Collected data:
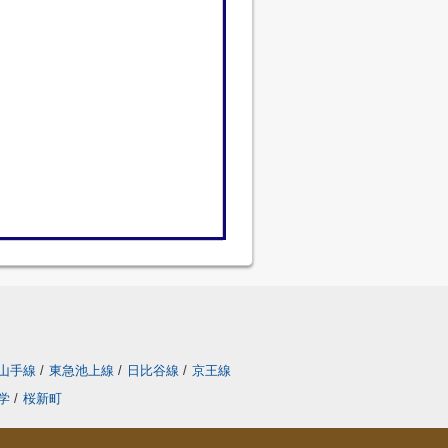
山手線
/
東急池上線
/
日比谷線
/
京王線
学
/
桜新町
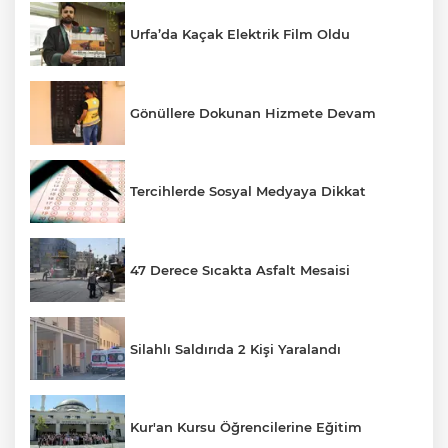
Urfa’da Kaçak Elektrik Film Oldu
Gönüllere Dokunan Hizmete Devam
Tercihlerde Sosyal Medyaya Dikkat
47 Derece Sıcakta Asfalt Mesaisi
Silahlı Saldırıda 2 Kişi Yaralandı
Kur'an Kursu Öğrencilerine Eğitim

* * *

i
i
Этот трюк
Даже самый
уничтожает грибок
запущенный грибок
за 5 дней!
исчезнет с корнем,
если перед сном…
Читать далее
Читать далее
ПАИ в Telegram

* * *

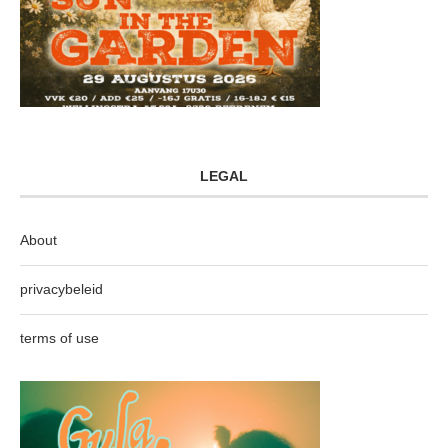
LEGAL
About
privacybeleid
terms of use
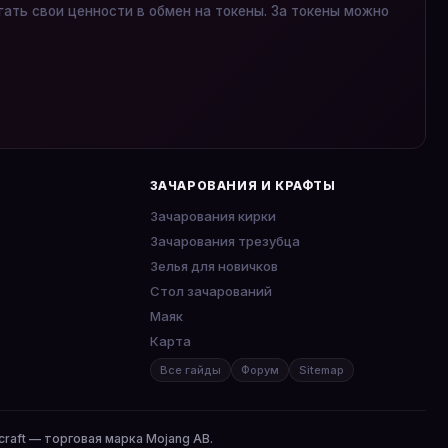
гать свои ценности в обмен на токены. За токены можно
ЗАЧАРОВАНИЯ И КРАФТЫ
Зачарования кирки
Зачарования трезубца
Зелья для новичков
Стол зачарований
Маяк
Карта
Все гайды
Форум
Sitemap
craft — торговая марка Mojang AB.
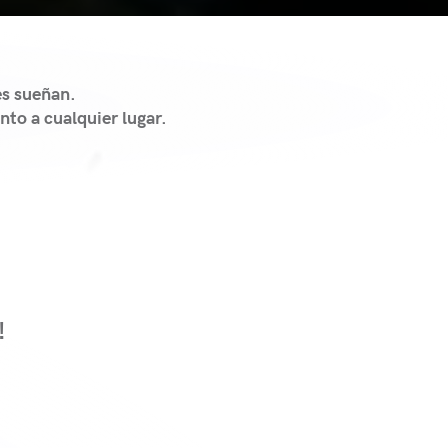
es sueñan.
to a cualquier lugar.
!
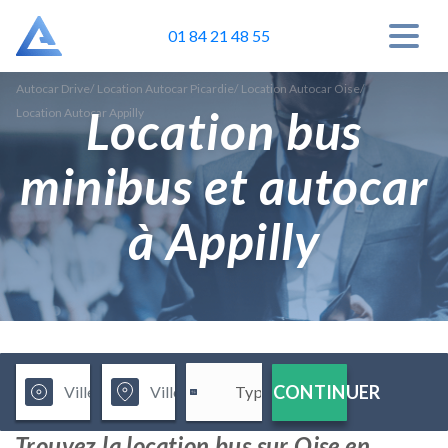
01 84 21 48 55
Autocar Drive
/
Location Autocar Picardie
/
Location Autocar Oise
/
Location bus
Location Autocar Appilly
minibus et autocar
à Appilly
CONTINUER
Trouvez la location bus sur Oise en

YOUR TASK: All lines of the records containing "Oise" should be shown.

WRITTEN RESPONSE:
Location Autocar Oise
Trouvez la location bus sur Oise en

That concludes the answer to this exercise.